Do you remember the excitement of snow days when you were young? No school, playing with friends, watching TV, hanging out, building snow-forts and having snowball fights… the anticipation alone would keep a kid up late when snow was forecast for the next day. I remember when a rumor that wearing your pajamas inside out would guarantee a snow the next day wardrobe swirled around my kid’s school, resulting in lots of bedtime wardrobe changes, giggles, and sleepless children.
As an adult, snowdays are a little calmer. In fact, with the hush of blanket of snow, the warmth of a fire, the opportunity to sleep in, take a nap or read a book, snow days force us to slow down. With the call of fresh powder, snow days can also usher us outside for the renewal of ruddy cheeks that only exercise in the cold can create. Snow days, are a reminder that it is OK to take a day off and take time for true Sabbath rest.

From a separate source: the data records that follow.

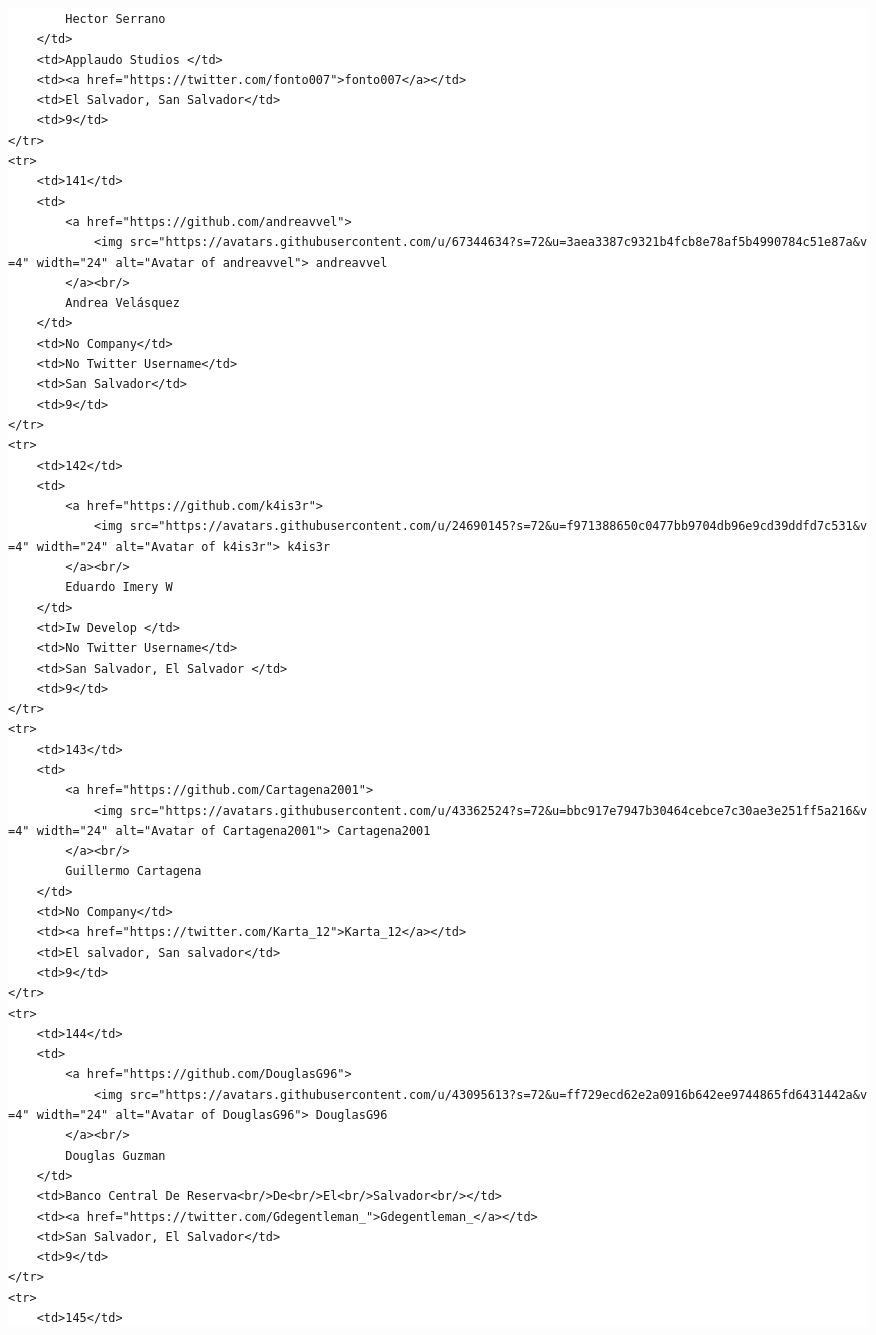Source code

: 			Hector Serrano
		</td>
		<td>Applaudo Studios </td>
		<td><a href="https://twitter.com/fonto007">fonto007</a></td>
		<td>El Salvador, San Salvador</td>
		<td>9</td>
	</tr>
	<tr>
		<td>141</td>
		<td>
			<a href="https://github.com/andreavvel">
				<img src="https://avatars.githubusercontent.com/u/67344634?s=72&u=3aea3387c9321b4fcb8e78af5b4990784c51e87a&v=4" width="24" alt="Avatar of andreavvel"> andreavvel
			</a><br/>
			Andrea Velásquez
		</td>
		<td>No Company</td>
		<td>No Twitter Username</td>
		<td>San Salvador</td>
		<td>9</td>
	</tr>
	<tr>
		<td>142</td>
		<td>
			<a href="https://github.com/k4is3r">
				<img src="https://avatars.githubusercontent.com/u/24690145?s=72&u=f971388650c0477bb9704db96e9cd39ddfd7c531&v=4" width="24" alt="Avatar of k4is3r"> k4is3r
			</a><br/>
			Eduardo Imery W
		</td>
		<td>Iw Develop </td>
		<td>No Twitter Username</td>
		<td>San Salvador, El Salvador </td>
		<td>9</td>
	</tr>
	<tr>
		<td>143</td>
		<td>
			<a href="https://github.com/Cartagena2001">
				<img src="https://avatars.githubusercontent.com/u/43362524?s=72&u=bbc917e7947b30464cebce7c30ae3e251ff5a216&v=4" width="24" alt="Avatar of Cartagena2001"> Cartagena2001
			</a><br/>
			Guillermo Cartagena
		</td>
		<td>No Company</td>
		<td><a href="https://twitter.com/Karta_12">Karta_12</a></td>
		<td>El salvador, San salvador</td>
		<td>9</td>
	</tr>
	<tr>
		<td>144</td>
		<td>
			<a href="https://github.com/DouglasG96">
				<img src="https://avatars.githubusercontent.com/u/43095613?s=72&u=ff729ecd62e2a0916b642ee9744865fd6431442a&v=4" width="24" alt="Avatar of DouglasG96"> DouglasG96
			</a><br/>
			Douglas Guzman
		</td>
		<td>Banco Central De Reserva<br/>De<br/>El<br/>Salvador<br/></td>
		<td><a href="https://twitter.com/Gdegentleman_">Gdegentleman_</a></td>
		<td>San Salvador, El Salvador</td>
		<td>9</td>
	</tr>
	<tr>
		<td>145</td>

Snow days offer a hint about Sabbatical time. In the words of the Lilly Endowment National Clergy Renewal Program, “Sabbaticals seek to strengthen congregations by providing opportunities for pastors to step away briefly from the persistent obligations of daily parish life and to engage in a period of renewal and reflection. Renewal periods are not vacations, but times for intentional exploration and reflection, for regaining the enthusiasm and creativity for ministry, for discovering what will make the pastor’s heart sing…. The responsibilities are continual, and the pace and demands of parish life can be relentless, often leaving even the most dedicated pastors recognizing the need to replenish their own spiritual reservoirs to regain energy and strength for their ministry. Life-giving experiences-strengthening relationships, renewing a sense of call, meeting and serving the neighbor in a new way, finding joy and purpose in a simplified life, traveling to new lands and unfamiliar territories, creating opportunities where members of the congregation can exercise their gifts for ministry-are common themes of these renewal times. Profound discoveries that pastors and their congregations describe as “life-changing events” occur as they participate in this program.” ( Note that for Lilly, the sabbatical is an opportunity for rest, renewal, and rediscovery of ministry for both the pastor and congregation.)

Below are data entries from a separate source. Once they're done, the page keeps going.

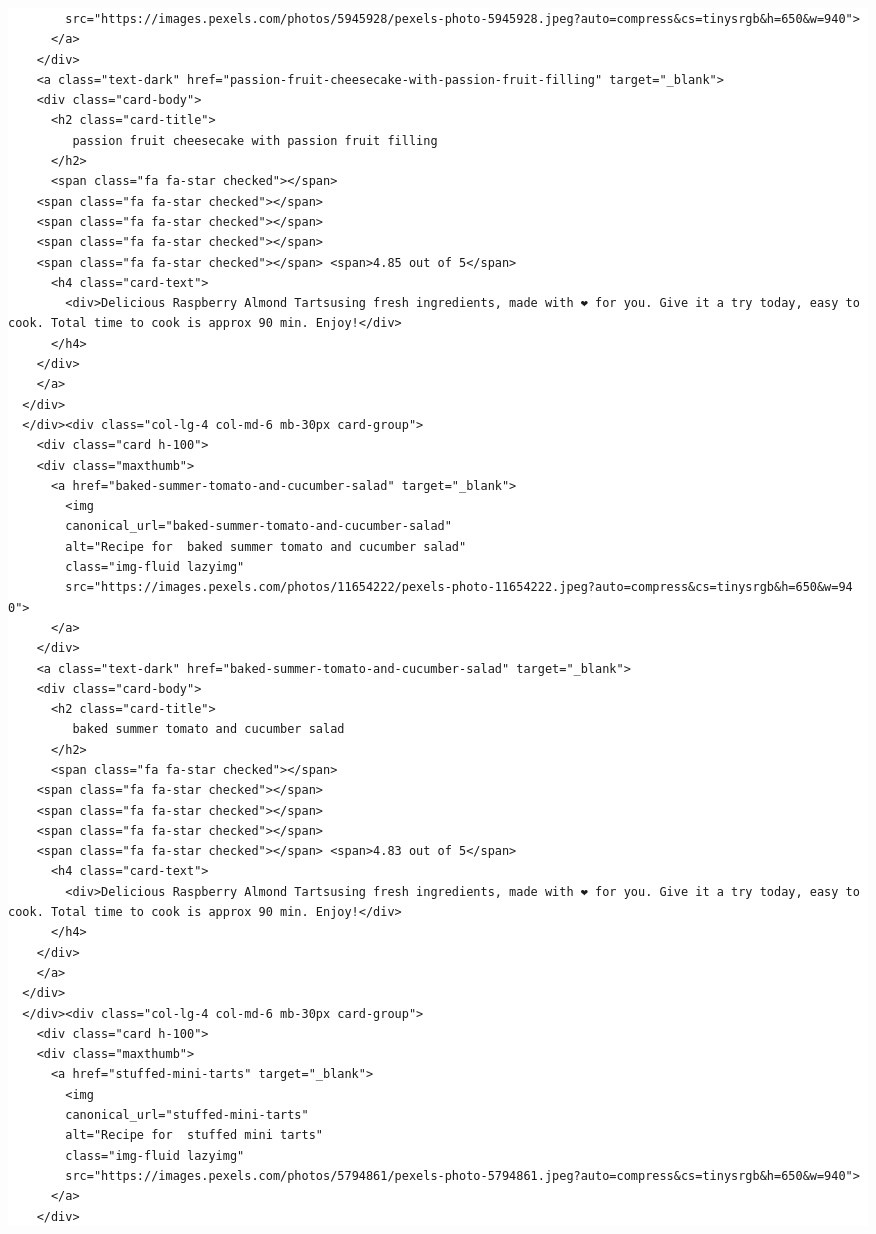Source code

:             src="https://images.pexels.com/photos/5945928/pexels-photo-5945928.jpeg?auto=compress&cs=tinysrgb&h=650&w=940">
          </a>
        </div>
        <a class="text-dark" href="passion-fruit-cheesecake-with-passion-fruit-filling" target="_blank">
        <div class="card-body">
          <h2 class="card-title">
             passion fruit cheesecake with passion fruit filling
          </h2>
          <span class="fa fa-star checked"></span>
        <span class="fa fa-star checked"></span>
        <span class="fa fa-star checked"></span>
        <span class="fa fa-star checked"></span>
        <span class="fa fa-star checked"></span> <span>4.85 out of 5</span>
          <h4 class="card-text">
            <div>Delicious Raspberry Almond Tartsusing fresh ingredients, made with ❤️ for you. Give it a try today, easy to cook. Total time to cook is approx 90 min. Enjoy!</div>
          </h4>
        </div>
        </a>
      </div>
      </div><div class="col-lg-4 col-md-6 mb-30px card-group">
        <div class="card h-100">
        <div class="maxthumb">
          <a href="baked-summer-tomato-and-cucumber-salad" target="_blank">
            <img
            canonical_url="baked-summer-tomato-and-cucumber-salad"
            alt="Recipe for  baked summer tomato and cucumber salad"
            class="img-fluid lazyimg"
            src="https://images.pexels.com/photos/11654222/pexels-photo-11654222.jpeg?auto=compress&cs=tinysrgb&h=650&w=940">
          </a>
        </div>
        <a class="text-dark" href="baked-summer-tomato-and-cucumber-salad" target="_blank">
        <div class="card-body">
          <h2 class="card-title">
             baked summer tomato and cucumber salad
          </h2>
          <span class="fa fa-star checked"></span>
        <span class="fa fa-star checked"></span>
        <span class="fa fa-star checked"></span>
        <span class="fa fa-star checked"></span>
        <span class="fa fa-star checked"></span> <span>4.83 out of 5</span>
          <h4 class="card-text">
            <div>Delicious Raspberry Almond Tartsusing fresh ingredients, made with ❤️ for you. Give it a try today, easy to cook. Total time to cook is approx 90 min. Enjoy!</div>
          </h4>
        </div>
        </a>
      </div>
      </div><div class="col-lg-4 col-md-6 mb-30px card-group">
        <div class="card h-100">
        <div class="maxthumb">
          <a href="stuffed-mini-tarts" target="_blank">
            <img
            canonical_url="stuffed-mini-tarts"
            alt="Recipe for  stuffed mini tarts"
            class="img-fluid lazyimg"
            src="https://images.pexels.com/photos/5794861/pexels-photo-5794861.jpeg?auto=compress&cs=tinysrgb&h=650&w=940">
          </a>
        </div>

In the Episcopal Diocese of Maine, clergy are given four months of sabbatical every five years. When combined with vacation, this typically means five months away from the congregation. Because of the capital campaign and Rose Window wall construction, my sabbatical scheduled for a year or so ago will begin April 17 (the Monday after Easter) and will end September 16 (as our fall program year is beginning). The vestry has engaged the Rev. Canon Sam Henderson to be priest-in-charge here while I am gone. The funding of his position is covered in our 2017 budget.
People have asked what I plan to do during this time. Currently there are many options up in the air. Once things have become clear, I will let you know. In the meantime, I thank you for this opportunity and pray that it will be a time of rest, renewal and rediscovery for you and for me.